The submarine cable FLY-LION3 will allow the Institut de Physique du Globe de Paris (Paris Institute of Earth Physics) to listen to seismo-volcanic activity in the Mayotte region

January 14 -PARIS, FRANCE: Orange and members of the FLY-LION3 consortium (Lower Indian Ocean Network) - the Société Réunionnaise du Radiotéléphone and Comores Câbles - have announced the signing of an agreement with the Institut de Physique du Globe de Paris (IPGP) to provide the IPGP’s Mayotte volcano and earthquake monitoring network with a pair of optical fibres. This will allow it to experiment with a new technique to listen to the region’s seismic activity. The scientists involved hope to get a better understanding of major geological structures linked to current seismo-volcanic activity.

Commissioned on 10 October and measuring 400 km in length, the FLY-LION3 ultra-high-speed cable improves connectivity in the Indian Ocean, with a new route linking Mayotte to the global internet. This submarine fibre optic cable links Moroni (Grande Comore) and Mamoudzou (Mayotte), a seismically active zone which scientists are aiming to better understand. As part of the agreement, this cable will allow the IPGP to listen to seismic activity in the region, particularly volcanoes in this part of the Indian Ocean. Seismic measurements (ground vibration) will be recorded along the FLY-LION3 cable from Kaweni for a distance of around 50 km in a south-easterly direction from Mayotte.

For the IPGP, it is a unique observation task involving a major submarine cable. This full-scale experiment will help test new types of measurement equipment. Like terrestrial fibre, submarine cables can be used not only for communications, but also to identify vibrations in the ground where fibre is laid. Equipment placed at the end of the pair of fibre cables will allow it to be used as an antenna to better locate the region’s seismic signals.

18 months ago, an initial long sequence of earthquake swarms was felt by the Mayotte people and recorded by regional earthquake stations. In order to shine a light on the mechanisms underlying this activity, observation and research operations involving various French research organisations (CNRS, IPGP, BRGM, Ifremer, etc.) were launched in autumn 2018 by the authorities. These operations helped discover a new active underwater volcano off the coast of Mayotte in late May 2019. Following this discovery, and to organise the scientific and operational response to this major geological phenomenon near to Mayotte, the “Mayotte volcano and earthquake monitoring network” (REVOSIMA) was established in summer 2019. But analysis of the crisis and its real-time monitoring are limited by the low density of land measurements (Mayotte and the Glorieuses). Sea data is currently recorded for several weeks but it is only processed in retrospect once the instruments are retrieved. It is therefore very important to have sea measurements which can acquire real-time data and whose accuracy and resolution are adapted to current issues.

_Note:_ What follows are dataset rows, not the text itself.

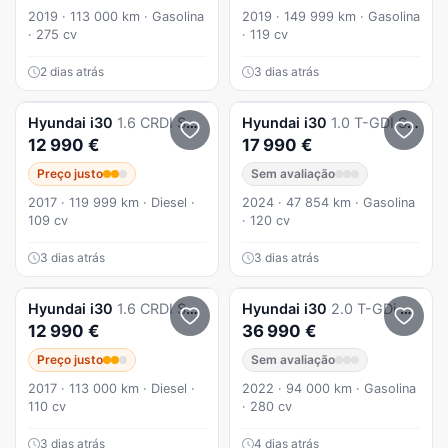
2019 · 113 000 km · Gasolina
2019 · 149 999 km · Gasolina
· 275 cv
· 119 cv
2 dias atrás
3 dias atrás
Hyundai
i30
1.6 CRDI SW Style
Hyundai
i30
1.0 T-GDI Style Plus
12 990 €
17 990 €
Preço justo
Sem avaliação
2017 · 119 999 km · Diesel ·
2024 · 47 854 km · Gasolina
109 cv
· 120 cv
3 dias atrás
3 dias atrás
Hyundai
i30
1.6 CRDI SW Style
Hyundai
i30
2.0 T-GDi Pack Performance 8DCT
12 990 €
36 990 €
Preço justo
Sem avaliação
2017 · 113 000 km · Diesel ·
2022 · 94 000 km · Gasolina
110 cv
· 280 cv
3 dias atrás
4 dias atrás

Whilst the use of optical fibre to monitor infrastructure has been common for around twenty years, with sensors located on portions of fibre, scientists are looking to exploit the different intrinsic backscatter of fibre as sensors to acquire information on its environment (temperature, pressure, stress, vibration, etc.). Optical fibres themselves can be used as a sensor, known as “Fibre Optic Sensors” (FOS).

For vibration measurements, current query systems (DAS system, for Distributed Acoustic Sensor) provide the equivalent of thousands of seismometers distributed along the fibre, and over tens of kilometres. This equipment has been acquired as part of a FEDER project involving the ESEO Group in Angers, the University of Le Mans Acoustics Laboratory (LAUM UMR CNRS 6613) and the IPGP. The DAS will be connected to the end of one of the available fibres in the FLY-LION3 cable in Mayotte to test its capacity to measure seismic signals from the active zone.

This agreement between the FLY-LION3 consortium and the IPGP allows us to consider various uses of submarine cables beyond connectivity.

About the Institut de Physique du Globe de Paris (Paris Institute of Earth Physics)

The IPGP is a major higher education and research institute. It is also part of the University of Paris. An internationally renowned geosciences research organisation, the IPGP studies the Earth and the planets from the core through to the most superficial liquid layers, via observation, experimentation and modelling, in association with the CNRS, the Universities of Paris and Reunion Island and the IGN and CNES. The IPGP provides certified observation services in volcanology, seismology, magnetism, gravimetry and erosion. It specifically monitors active volcanoes in France and overseas departments (La Soufrière in Guadeloupe, Mount Pelée in Martinique, Piton de la Fournaise on Reunion Island and now the volcano east of Mayotte) as well as regional earthquake activity. The IPGP’s permanent volcanology and seismology observatories and networks (OVSG, OVSM, OVPF and REVOSIMA) aim to collect geological, geophysical and geochemical data in the long-term to feed research on how volcanoes work and their geological context. Through education from bachelor’s degree to PhD level, the IPGP offers its students training in geosciences which combines observation, quantitative analysis and modelling, reflecting the quality, breadth and diversity of the themed research conducted by the IPGP teams.